The ongoing phase 1 trial of ARC-AAT is a multi-centre, randomized, placebo-controlled, double-blind, single dose-escalation, first-in-human study to evaluate the safety, tolerability and pharmacokinetics of ARC-AAT and the effect on circulating AAT levels. The study has been enrolling in dose cohorts of six participants each, with participants randomized at a ratio of 2:1 (active:placebo) to receive a single intravenous injection of either ARC-AAT or placebo (normal saline). The study consists of two parts; part A in healthy volunteers, which has been completed, and part B to be conducted in patients with PiZZ genotype AATD. Dosing in patients begins at the highest dose level used in healthy volunteers and then continued dose escalation may proceed under the protocol. The study evaluates participants for 28 days following dosing, with additional follow-up if needed every 2 weeks until AAT levels return to baseline.
ARC-AAT is being investigated for the treatment of liver disease associated with alpha-1 antitrypsin deficiency (AATD), a rare genetic disease that severely damages the liver and lungs of affected individuals. The mean estimated prevalence of AATD in the US is 1 per 3000-5000, or approximately 100,000 patients. AATD is also an important cause of paediatric liver disease with an estimated prevalence in children of approximately 20,000 patients, and 50-80 per cent likely to manifest liver disease during childhood. It is a rare disease that appears to be frequently misdiagnosed or undiagnosed.

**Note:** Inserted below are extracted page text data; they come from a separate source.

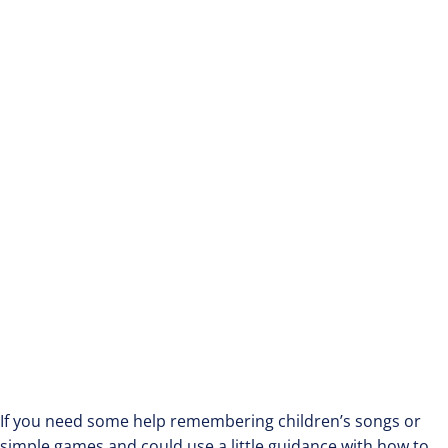
If you need some help remembering children’s songs or
simple games and could use a little guidance with how to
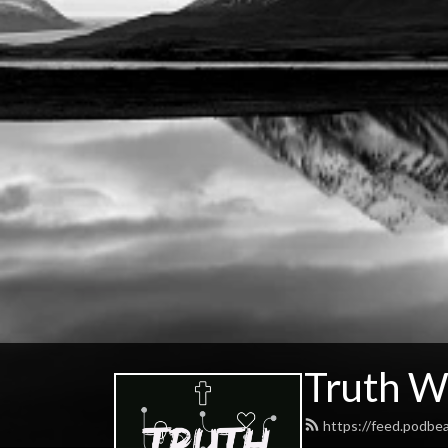
Truth W
https://feed.podbe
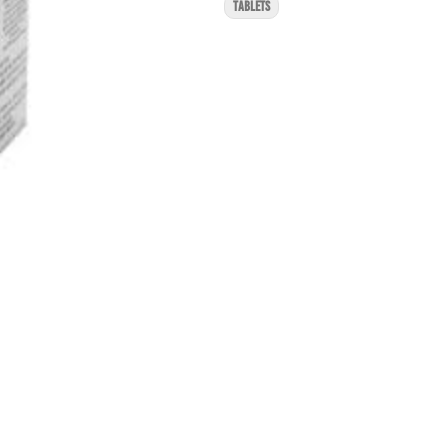
TABLETS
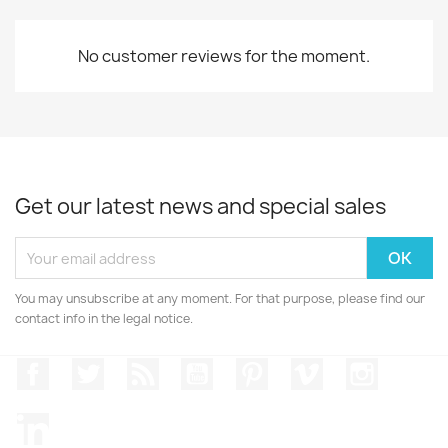
No customer reviews for the moment.
Get our latest news and special sales
You may unsubscribe at any moment. For that purpose, please find our
contact info in the legal notice.
Facebook
Twitter
Rss
YouTube
Pinterest
Vimeo
Instagr
LinkedIn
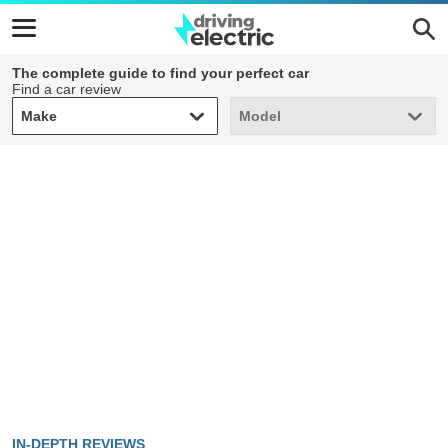
The complete guide to find your perfect car
Find a car review
Make
Model
Make
Model
IN-DEPTH REVIEWS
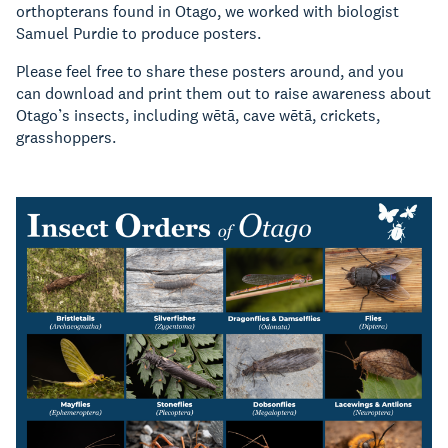
orthopterans found in Otago, we worked with biologist
Samuel Purdie to produce posters.
Please feel free to share these posters around, and you
can download and print them out to raise awareness about
Otago’s insects, including wētā, cave wētā, crickets,
grasshoppers.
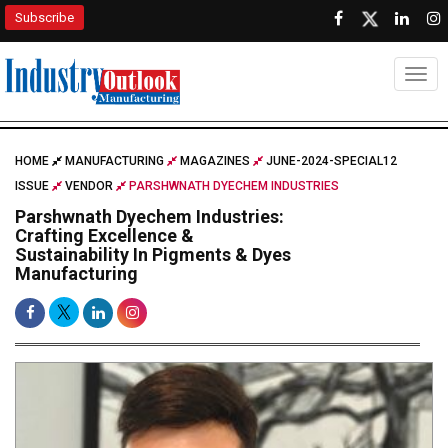
Subscribe
Togg
HOME
MANUFACTURING
MAGAZINES
JUNE-2024-SPECIAL12
ISSUE
VENDOR
PARSHWNATH DYECHEM INDUSTRIES
Parshwnath Dyechem Industries:
Crafting Excellence &
Sustainability In Pigments & Dyes
Manufacturing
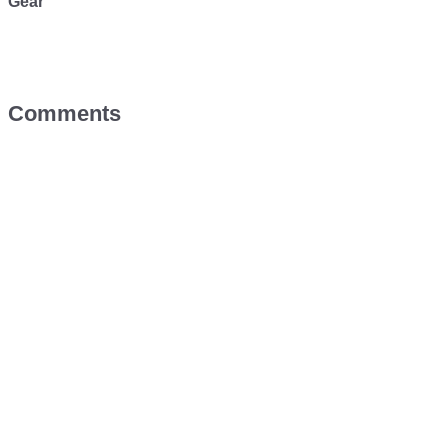
Gear
Comments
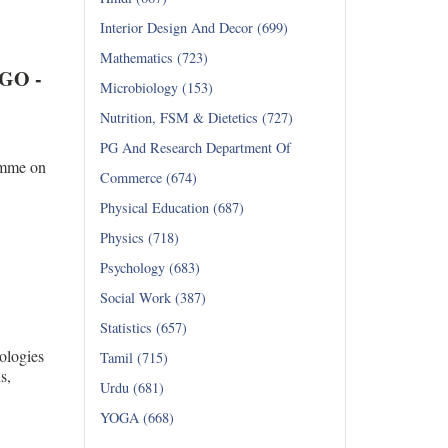
Interior Design And Decor (699)
Mathematics (723)
NGO -
Microbiology (153)
Nutrition, FSM & Dietetics (727)
PG And Research Department Of
amme on
Commerce (674)
Physical Education (687)
Physics (718)
Psychology (683)
Social Work (387)
Statistics (657)
ologies
Tamil (715)
ations,
Urdu (681)
YOGA (668)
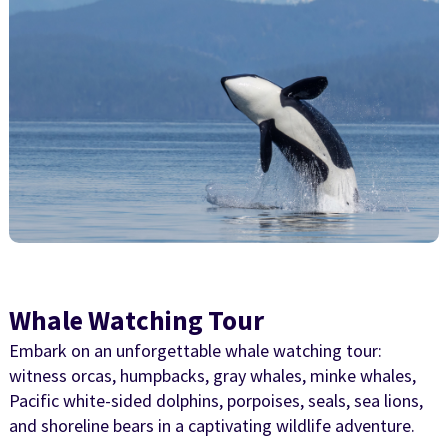
Whale Watching Tour
Embark on an unforgettable whale watching tour:
witness orcas, humpbacks, gray whales, minke whales,
Pacific white-sided dolphins, porpoises, seals, sea lions,
and shoreline bears in a captivating wildlife adventure.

ARC-AAT employs a novel unlocked nucleobase analog (UNA) containing RNAi trigger molecule designed for systemic delivery using the Dynamic Polyconjugate delivery system. ARC-AAT is highly effective at knocking down the alpha-1 antitrypsin (AAT) gene transcript and reducing the hepatic production of the mutant AAT (Z-AAT) protein in animals. Reduction of liver production of the inflammatory Z-AAT protein, which is believed to be the cause of progressive liver disease in AATD patients, is important as it is expected to halt the progression of liver disease and potentially allow fibrotic tissue repair. Arrowhead is conducting a single dose phase 1 clinical study of ARC-AAT, with part A in healthy volunteers and part B in AATD patients.